Running without the wrapper (only if you must)
If you can't use the wrapper (e.g. on Windows or inside an IDE that shells
pytest directly), at minimum activate the venv and pass -n 4:
source .venv/bin/activate # or: source venv/bin/activate
python -m pytest tests/ -q -n 4
Worker count above 4 will surface test-ordering flakes that CI never sees.
Always run the full suite before pushing changes.
Don't write change-detector tests
A test is a change-detector if it fails whenever data that is expected to change gets updated — model catalogs, config version numbers, enumeration counts, hardcoded lists of provider models. These tests add no behavioral coverage; they just guarantee that routine source updates break CI and cost engineering time to "fix."
Do not write:
# catalog snapshot — breaks every model release
assert "gemini-2.5-pro" in _PROVIDER_MODELS["gemini"]

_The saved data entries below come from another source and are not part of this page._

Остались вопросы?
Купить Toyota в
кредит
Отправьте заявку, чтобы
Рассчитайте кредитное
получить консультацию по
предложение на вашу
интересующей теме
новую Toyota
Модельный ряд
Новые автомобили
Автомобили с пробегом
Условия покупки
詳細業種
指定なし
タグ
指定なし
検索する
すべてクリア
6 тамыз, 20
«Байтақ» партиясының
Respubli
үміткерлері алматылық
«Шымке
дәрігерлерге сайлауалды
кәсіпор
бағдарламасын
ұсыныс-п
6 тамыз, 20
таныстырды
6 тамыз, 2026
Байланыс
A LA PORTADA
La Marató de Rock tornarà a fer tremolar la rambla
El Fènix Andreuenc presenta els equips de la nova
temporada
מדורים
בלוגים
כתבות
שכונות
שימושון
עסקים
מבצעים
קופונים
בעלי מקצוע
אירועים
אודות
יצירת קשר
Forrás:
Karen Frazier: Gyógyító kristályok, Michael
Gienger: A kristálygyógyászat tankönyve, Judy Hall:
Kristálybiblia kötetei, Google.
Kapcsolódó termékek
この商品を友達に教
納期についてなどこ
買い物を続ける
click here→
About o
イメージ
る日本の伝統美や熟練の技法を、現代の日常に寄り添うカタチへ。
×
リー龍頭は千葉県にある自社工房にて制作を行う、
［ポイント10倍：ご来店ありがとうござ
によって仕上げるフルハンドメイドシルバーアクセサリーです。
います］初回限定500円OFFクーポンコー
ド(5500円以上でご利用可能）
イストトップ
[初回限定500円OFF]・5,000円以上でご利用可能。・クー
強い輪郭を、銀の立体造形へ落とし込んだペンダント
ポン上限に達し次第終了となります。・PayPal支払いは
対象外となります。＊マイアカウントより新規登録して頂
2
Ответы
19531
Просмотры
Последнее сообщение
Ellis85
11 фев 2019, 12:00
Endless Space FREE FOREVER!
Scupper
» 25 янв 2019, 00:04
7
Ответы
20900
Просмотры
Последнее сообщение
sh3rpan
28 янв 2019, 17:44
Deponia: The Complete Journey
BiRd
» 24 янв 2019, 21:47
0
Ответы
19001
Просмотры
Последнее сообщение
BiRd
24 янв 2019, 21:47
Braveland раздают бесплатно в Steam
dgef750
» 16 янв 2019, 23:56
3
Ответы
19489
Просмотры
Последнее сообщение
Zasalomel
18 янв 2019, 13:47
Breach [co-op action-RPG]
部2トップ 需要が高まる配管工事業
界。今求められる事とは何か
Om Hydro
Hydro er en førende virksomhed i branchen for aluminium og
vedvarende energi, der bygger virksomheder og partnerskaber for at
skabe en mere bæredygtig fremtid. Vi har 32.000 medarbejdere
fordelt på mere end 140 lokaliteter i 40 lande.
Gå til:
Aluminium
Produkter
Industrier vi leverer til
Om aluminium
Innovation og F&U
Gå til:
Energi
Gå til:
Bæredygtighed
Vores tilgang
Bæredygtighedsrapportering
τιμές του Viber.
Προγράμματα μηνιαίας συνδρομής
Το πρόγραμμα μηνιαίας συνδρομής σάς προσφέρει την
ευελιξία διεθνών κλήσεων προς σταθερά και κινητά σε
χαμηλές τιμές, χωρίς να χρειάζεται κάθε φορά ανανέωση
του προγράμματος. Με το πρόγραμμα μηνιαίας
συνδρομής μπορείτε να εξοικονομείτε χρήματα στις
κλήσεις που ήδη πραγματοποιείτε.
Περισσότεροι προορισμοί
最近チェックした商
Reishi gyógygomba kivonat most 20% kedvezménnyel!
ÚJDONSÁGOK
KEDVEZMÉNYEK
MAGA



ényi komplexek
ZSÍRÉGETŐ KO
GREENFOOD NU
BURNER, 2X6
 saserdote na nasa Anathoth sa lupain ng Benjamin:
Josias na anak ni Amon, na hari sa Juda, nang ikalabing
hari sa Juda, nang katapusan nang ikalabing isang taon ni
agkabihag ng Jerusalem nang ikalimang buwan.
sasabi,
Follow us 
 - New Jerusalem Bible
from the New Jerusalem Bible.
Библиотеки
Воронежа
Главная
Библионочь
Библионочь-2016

assert "MiniMax-M2.7" in models
# config version literal — breaks every schema bump
assert DEFAULT_CONFIG["_config_version"] == 21
# enumeration count — breaks every time a skill/provider is added
assert len(_PROVIDER_MODELS["huggingface"]) == 8
Do write:
# behavior: does the catalog plumbing work at all?
assert "gemini" in _PROVIDER_MODELS
assert len(_PROVIDER_MODELS["gemini"]) >= 1
# behavior: does migration bump the user's version to current latest?
assert raw["_config_version"] == DEFAULT_CONFIG["_config_version"]
# invariant: no plan-only model leaks into the legacy list
assert not (set(moonshot_models) & coding_plan_only_models)
# invariant: every model in the catalog has a context-length entry
for m in _PROVIDER_MODELS["huggingface"]:
assert m.lower() in DEFAULT_CONTEXT_LENGTHS_LOWER
The rule: if the test reads like a snapshot of current data, delete it. If it reads like a contract about how two pieces of data must relate, keep it. When a PR adds a new provider/model and you want a test, make the test assert the relationship (e.g. "catalog entries all have context lengths"), not the specific names.
Reviewers should reject new change-detector tests; authors should convert them into invariants before re-requesting review.